Sono legami nati dallo stimolo e dall’amore che Fidel e Chávez hanno dato a questa fraternità, dotando di umanità i nostri programmi sociali».

Con franca certezza, la Presidente dell’Assemblea Nazionale Costituente si mostra convinta che con la rielezione del mandatario Nicolás Maduro Moros e il governo di continuità che esiste in Cuba, guidato dal presidente Miguel Díaz-Canel Bermúdez, le due nazioni non solo manterranno le loro relazioni bilaterali ma le approfondiranno ulteriormente.

Questo fa parte della difesa della Patria Grande che sognavano Martí y Bolívar; lì ci sono le fondamenta ideologiche della nostra fraternità […] tanto che Cuba e Venezuela continueranno come avendo un solo cuore.

«Perchè ogni volta che qui funziona una delle missioni con cooperanti cubani, noi diciamo che questo è vero amore tra i popoli. Ed è quello che dovrebbe regnare se vogliamo un’umanità più giusta. Si dovrebbe guardare in uno specchio la relazione fraterna che esiste tra Cuba e Venezuela», ha considerato.

Poi ha continuato, rivelando alle telecamere la sua profonda emozione per Cuba e per il suo popolo, evocando Fidel, stampato per sempre nel cuore dell’intera umanità. […] e andiamo avanti con il suo legato, con il suo esempio, ispirati dalle sue azioni, ed ha ringraziato il Generale d’ Esercito Raúl Castro Ruz, la cui presidenza ha significato tanto per il processo politico di trasformazione nella regione.

«La cooperazione del popolo cubano ci riempie d’orgoglio, dice e sorride. Per noi sono eroi, sono eroine […] l’espressione che un altro essere umano è possibile, un essere umano solidale, accompagnando il popolo nelle sue penurie, ascoltando il suo dolore ma condividendo anche la sua allegria».

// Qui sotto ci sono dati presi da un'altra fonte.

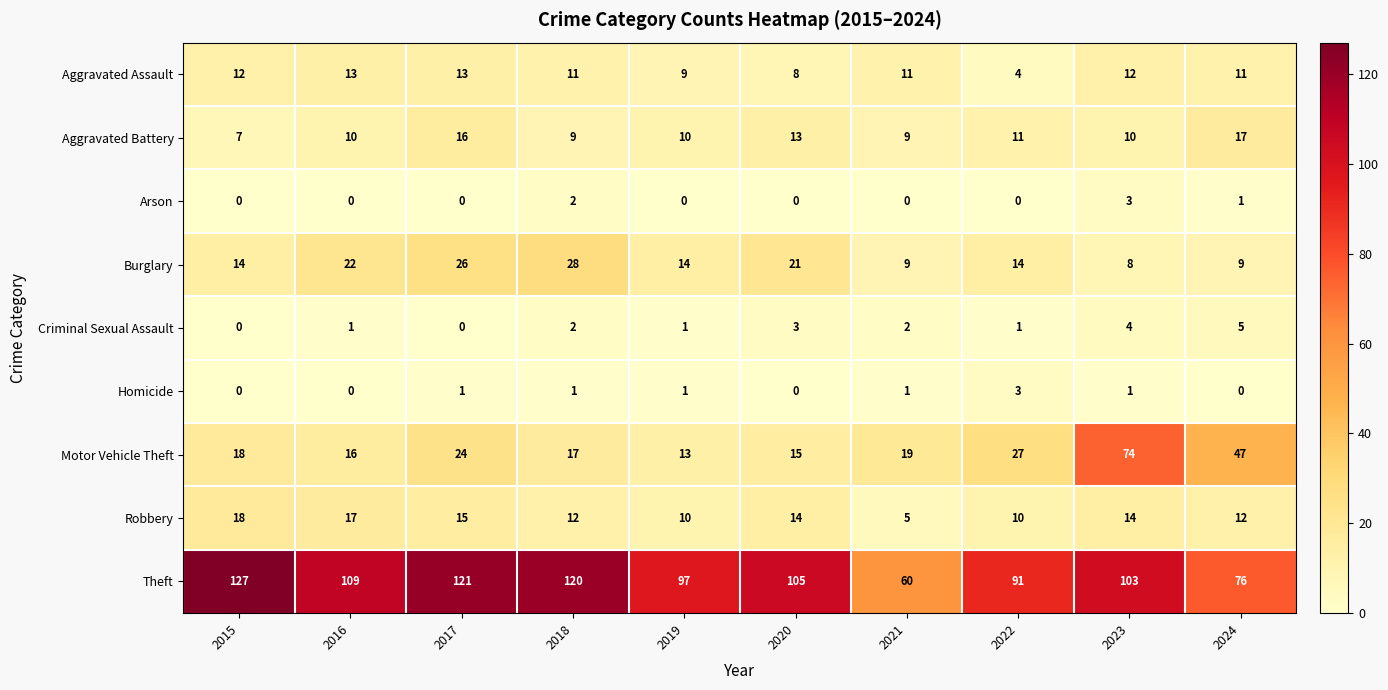

What is the sum of the Aggravated Assault values at 2023 and 2019?

21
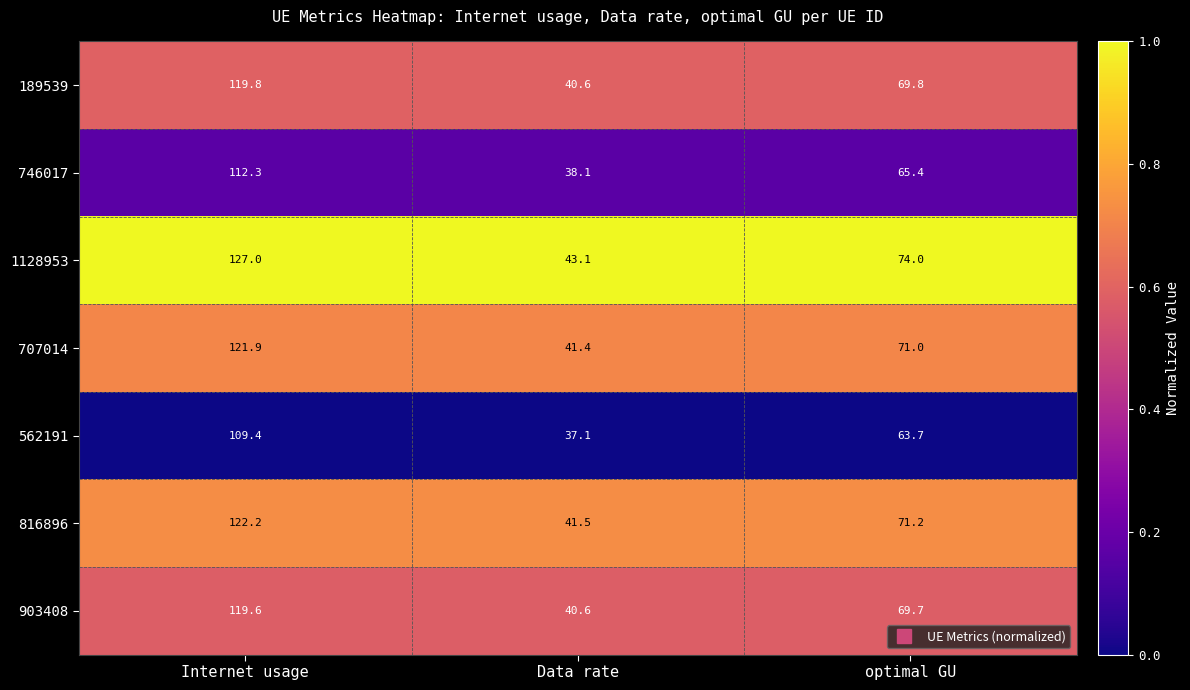

Read the 903408 value at optimal GU.

69.7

«Uno dopo l’altro, il Venezuela ha superato tutti gli scogli di questi quasi vent’anni di Rivoluzione Bolivariana. Guerra economica; assedio dall’estero ed anche dalle forze interne dell’opposizione, ogni tipo di guerra non convenzionale, feroci campagne mediatiche e molto di più, hanno dotato di una storica resistenza il popolo venezuelano, la cui principale forza, come ha detto il presidente Maduro, è nella coscienza popolare».

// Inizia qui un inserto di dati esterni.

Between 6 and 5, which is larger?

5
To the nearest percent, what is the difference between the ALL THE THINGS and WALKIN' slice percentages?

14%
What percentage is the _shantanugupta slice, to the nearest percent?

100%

«Per questo, ha aggiunto Delcy Rodríguez Gómez, è un popolo cosciente, è indistruttibile e invincibile; il popolo venezuelano è un popolo cosciente che dall’arrivo del Comandante Hugo Chávez, è diventato potere politico».

La Presidente dell’Assemblea Nazionale Costituente riconosce che sono immense le sfide che il Venezuela ha davanti, ma che è convinta che la coscienza popolare, la coscienza collettiva, è quello che ha permesso d’affrontare e sconfiggere le più diverse aggressioni alla Rivoluzione Bolivariana,di fronte alla quale è stata sollevata come uno scudo protettore l’identità nazionale. (GM– Granma Int.)